I am the waif that howls through the night, who whispers at windows where families pray. I search for a home as I travel afar on silver, sticky spider webs spun from my hands. Like the stories you read of Peter Pan, the child who never grows up, I listen and yearn for the distant day when I no longer roam like a ghost; when at last I find a home and this dream is laid to rest.
I've hidden from eyes, a child of the night, to seek for pieces of spirit lost among men. These I carry to my distant home to nurture my sibling who waits there. In physical bodies where adventure has died, I seize that which you have no value for. For withered it may be in the hearts of men, but it keeps my brother alive. Five years old am I, but older I feel. Why can our parents no longer see? What made them turn away? No Christmas tree have I, just the stars in the sky waiting for my present of peace to arrive.

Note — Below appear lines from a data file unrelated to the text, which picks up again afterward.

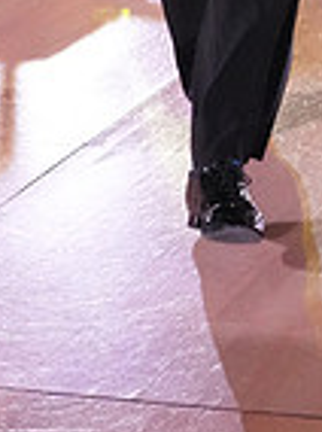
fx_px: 2202
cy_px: -350
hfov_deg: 8.1
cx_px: 570
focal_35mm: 177
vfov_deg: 10.5
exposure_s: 1/400
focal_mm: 30
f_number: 6.3
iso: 10000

Originally featured on I Am Presence (2014)
sue b says
Compellingly descriptive!
Christina Treviño says
I just said last night to a client, that this reality needs to end, I am so over it. — This is also where the clearing of the 20 meridians and clearing karma from the 12 are so important to do. I have done it at least 40 times with clients and I still feel a layer here and there dissolving. It has assisted greatly to be able to move through these challenging times. For me it has also been part of the adventure, yet I look forward to having adventures that are unencumbered, and are filled with excitement, fun and inspiration. Thank you for this post. LPGSTH
Alex Murray says
I second being over it. 🙂
Dhani says
Oh dear. That's heart wrenching. Guessing, to live the adventure will help this spirit grow up.
Ailsa Mclean says
Very poignant. I will need to contemplate the passage in order to fully understand it …..
SOLEIL says
Yes!….like a Gorecki symphony…..
Alex says
My goodness. So sad yet so powerful and profound to read and to know.